The founding member of “The Doors,” Ray Manzarek, died Monday, at the age of 74, after a long battle with bile duct cancer. He died surrounded by his wife Dorothy and his brothers at the RoMed Clinic in Rosenheim, Germany.
The Doors are of course one of the greatest bands to come out of L.A., and their songs include such classic rock hits as “L.A. Woman,” “Break On Through to the Other Side,” “Hello, I Love You,” and “Light My Fire.”
The two surviving band members spoke about the death of their friend and band mate. Drummer John Densmore said, “There was no keyboard player on the planet more appropriate to support Jim Morrison’s words. Ray, I felt totally in sync with you musically. It was like we were of one mind, holding down the foundation for Robby and Jim to float on top of. I will miss my musical brother.”

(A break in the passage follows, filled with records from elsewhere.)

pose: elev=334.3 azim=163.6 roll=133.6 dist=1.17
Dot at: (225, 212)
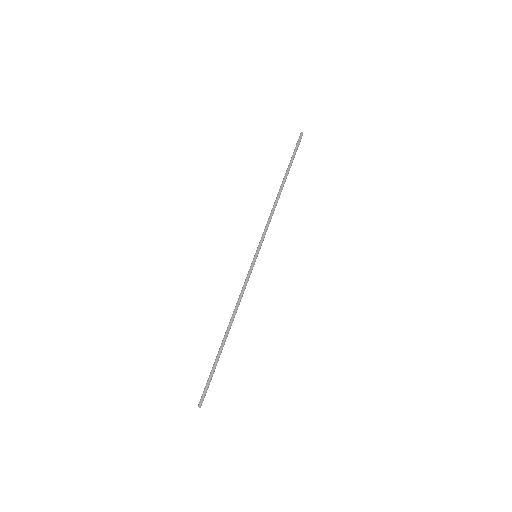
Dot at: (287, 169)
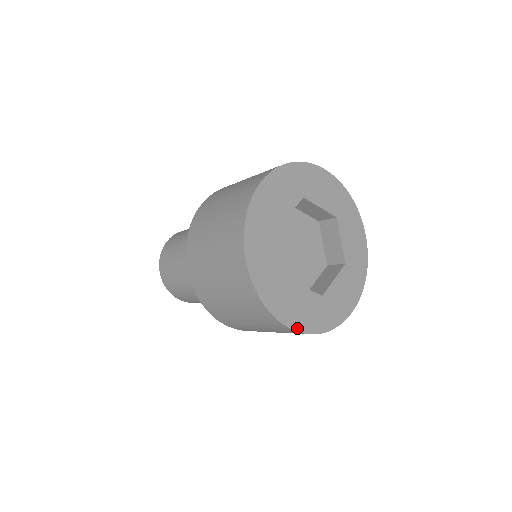
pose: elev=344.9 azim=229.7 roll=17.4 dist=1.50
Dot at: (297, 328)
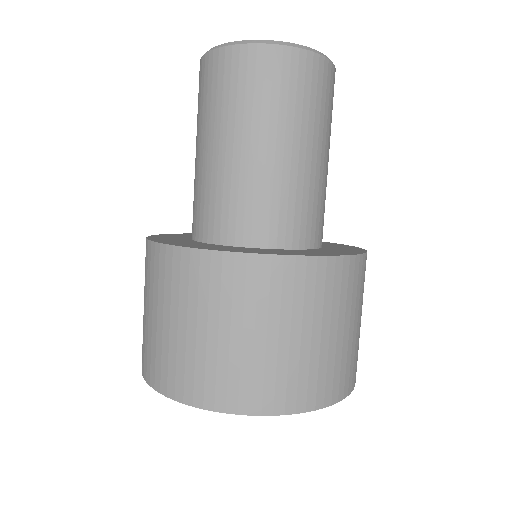
Dot at: occluded
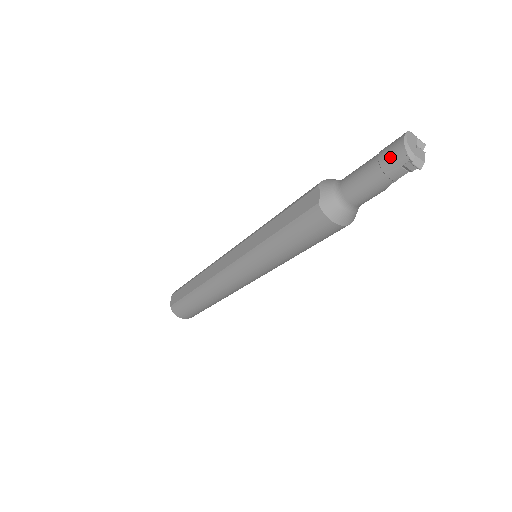
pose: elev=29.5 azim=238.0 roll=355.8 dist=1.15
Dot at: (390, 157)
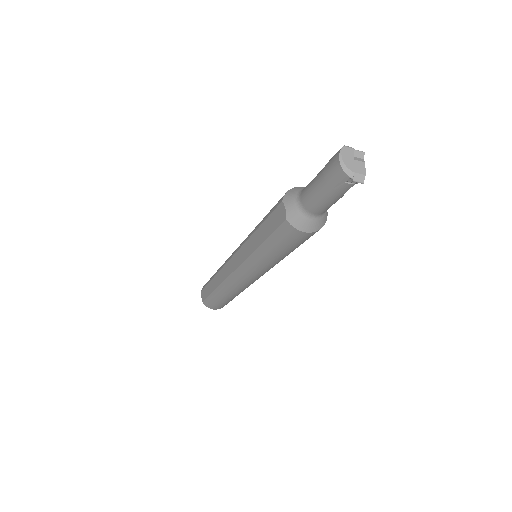
Dot at: (333, 175)
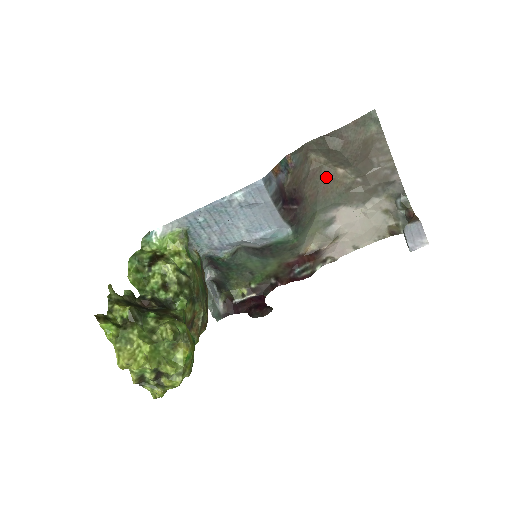
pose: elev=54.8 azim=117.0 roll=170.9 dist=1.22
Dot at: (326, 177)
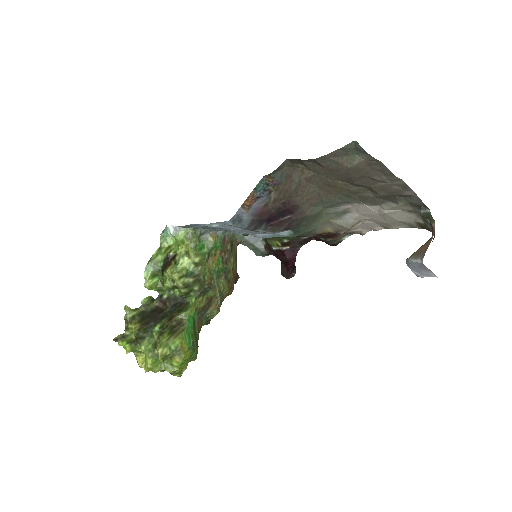
Dot at: (324, 183)
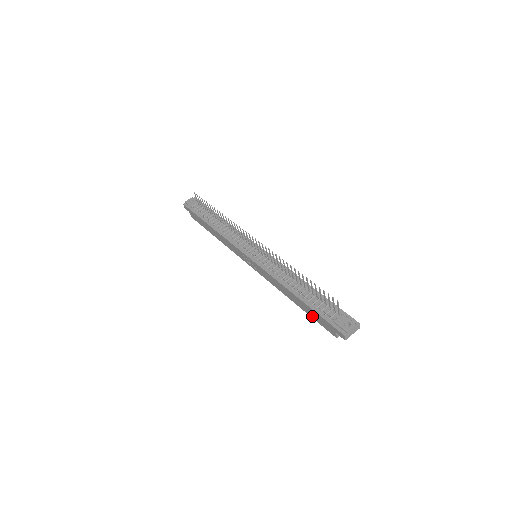
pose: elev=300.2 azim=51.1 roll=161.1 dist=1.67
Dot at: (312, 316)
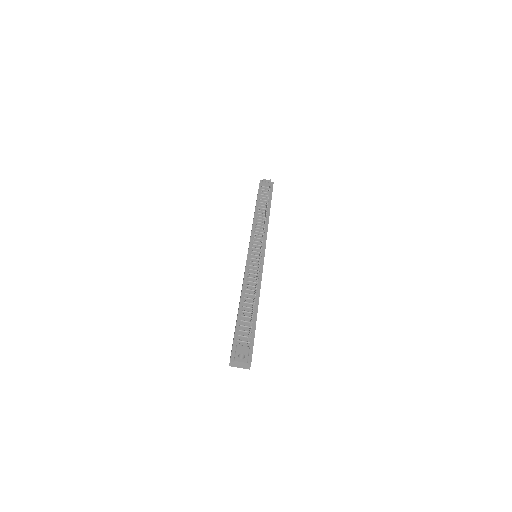
Dot at: occluded
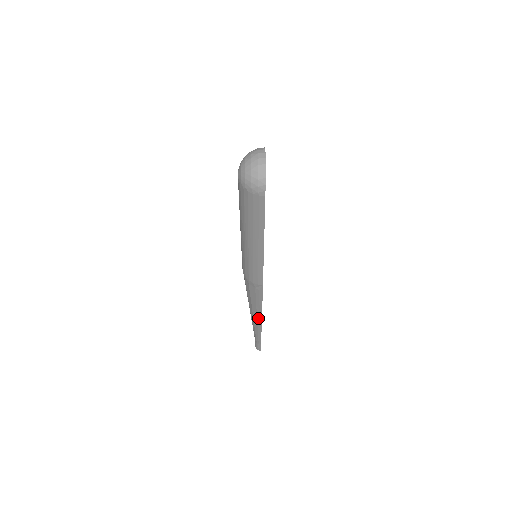
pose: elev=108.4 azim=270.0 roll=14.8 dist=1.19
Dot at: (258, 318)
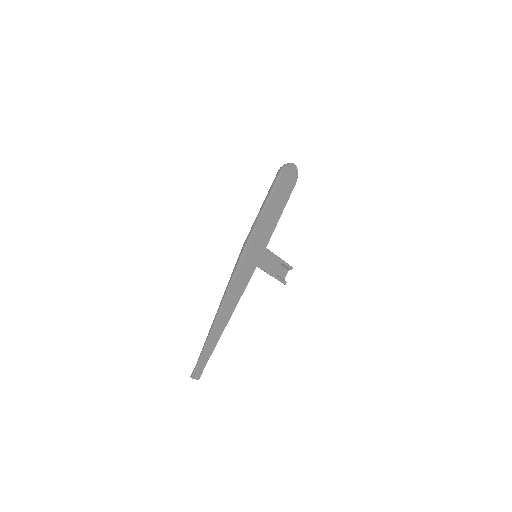
Dot at: (222, 303)
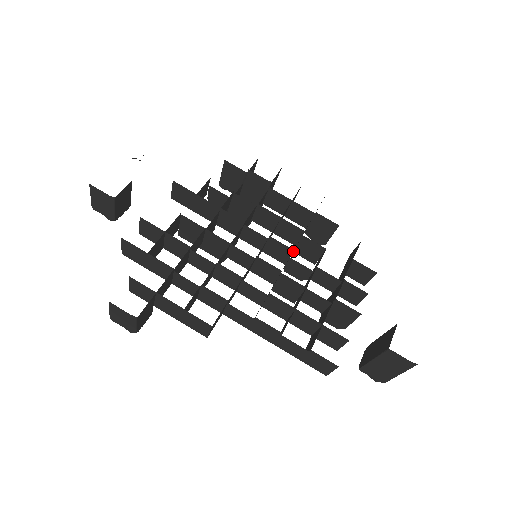
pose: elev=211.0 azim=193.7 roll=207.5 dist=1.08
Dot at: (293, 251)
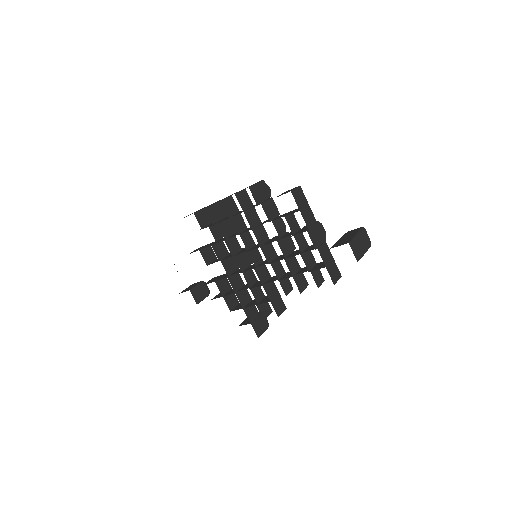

Guitarist Robby Krieger made the statement that “Ray Manzarek and Jim Morrison were the two most unusual people I have ever known. It didn’t take long to realize this about Jim. He was obviously a genius, and he worked hard at being different. Did a good job of it too. Ray on the other hand, was a late bloomer. I guess it took all of his [and our] energies to keep Jim in line. The real Ray didn’t appear until after Jim was gone. He was constantly doing projects with different people, producing, playing with different poets. He always saw the good side of people, and that was his genius. He was the only guy at UCLA that saw something good about Jim. Everyone else thought of Jim as a phony or worse. He saw the genius of Jim’s words and the rest is history. Ray sure did influence my life, and I hope yours to. I’ll always be grateful to John for introducing me to Ray and Jim, and I’ll never forget them.”
His family is asking instead of flowers that interested fans should donate in Ray’s name to Standup2cancer.org.